The Telegraph
Thursday , October 12 , 2017

Secular law to prevail

New Delhi, Oct. 11 (PTI): The Supreme Court today touched upon the marriage laws for Hindus and Muslims to highlight inconsistencies in various laws, saying some of the provisions make a "mockery" of the Prohibition of Child Marriage Act (PCMA).

The court said the PCMA was a secular act and, as far as children are concerned, its provisions would prevail over the separate laws governing Hindu and Muslim marriages.

Under the Dissolution of Muslim Marriages Act of 1939, if a minor girl aged below 15 is married under the Muslim law, she can obtain a decree of dissolution of the marriage before she turns 18, provided the marriage has not been consummated.

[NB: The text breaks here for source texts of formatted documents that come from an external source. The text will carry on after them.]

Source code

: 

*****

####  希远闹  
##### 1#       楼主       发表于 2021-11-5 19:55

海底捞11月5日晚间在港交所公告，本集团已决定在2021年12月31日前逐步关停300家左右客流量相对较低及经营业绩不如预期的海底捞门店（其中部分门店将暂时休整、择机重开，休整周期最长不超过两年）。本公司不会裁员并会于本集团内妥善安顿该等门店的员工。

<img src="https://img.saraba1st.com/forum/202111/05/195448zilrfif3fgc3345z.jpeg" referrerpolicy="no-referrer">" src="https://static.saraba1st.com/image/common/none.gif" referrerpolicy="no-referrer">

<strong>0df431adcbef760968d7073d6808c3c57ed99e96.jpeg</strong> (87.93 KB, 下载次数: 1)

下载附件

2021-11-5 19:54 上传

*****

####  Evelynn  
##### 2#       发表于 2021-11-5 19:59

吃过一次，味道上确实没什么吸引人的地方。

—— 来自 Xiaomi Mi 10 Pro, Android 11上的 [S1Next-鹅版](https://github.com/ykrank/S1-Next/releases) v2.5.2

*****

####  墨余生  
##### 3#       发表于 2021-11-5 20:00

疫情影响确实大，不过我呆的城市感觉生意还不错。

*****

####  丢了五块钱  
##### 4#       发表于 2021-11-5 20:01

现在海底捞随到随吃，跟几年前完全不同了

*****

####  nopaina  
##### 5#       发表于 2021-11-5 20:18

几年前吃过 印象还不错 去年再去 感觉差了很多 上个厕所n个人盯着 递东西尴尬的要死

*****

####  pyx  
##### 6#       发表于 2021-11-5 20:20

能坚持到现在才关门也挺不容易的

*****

"This provision deals with girls below the age of 15 years who got married. Such a girl is required to repudiate her marriage before she attains majority and she can only repudiate the marriage if the marriage has not been consummated. This virtually makes mockery of the PCMA," a bench of Justices M.B. Lokur and Deepak Gupta said.

The bench said that if the husband had forcible sex with such a girl, the marriage would have been consummated and the girl child would have been deprived of her right to get the marriage annulled.

While dealing with provisions of the Hindu Marriage Act of 1955, the bench said a Hindu girl can file a petition for divorce on the ground that her marriage, whether consummated or not, was solemnised before she turned 15 years and she had refused to accept her marriage after attaining the age of 15 years but before turning 18.

"This is also not in consonance with the provisions of the PCMA, according to which the marriage of a child bride below the age of 15 years is void and there is no question of seeking a divorce. A void marriage is no marriage," the bench said.

"...Under Section 13(2)(iv) of the Hindu Marriage Act, a child bride under the age of 15 years must repudiate the marriage after attaining the age of 15 years but before she attains the age of 18 years, i.e. even before she attains majority. The question that remains unanswered is who will represent or help this child who has been forced to marry, to approach the courts," the bench said.

The top court said it was obvious that while making amendments to various laws, some laws were "forgotten" and consequential amendments were not made.

After the PCMA was enacted, both the Hindu Marriage Act and the Dissolution of Muslim Marriages and Divorce Act should also have been suitably amended, but this has not been done, the bench said.

"In my opinion, the PCMA is a secular act applicable to all. It being a special act dealing with children, the provisions of this act will prevail over the provisions of both the Hindu Marriage Act and the Muslim Marriages and Divorce Act, in so far as children are concerned," Justice Gupta said.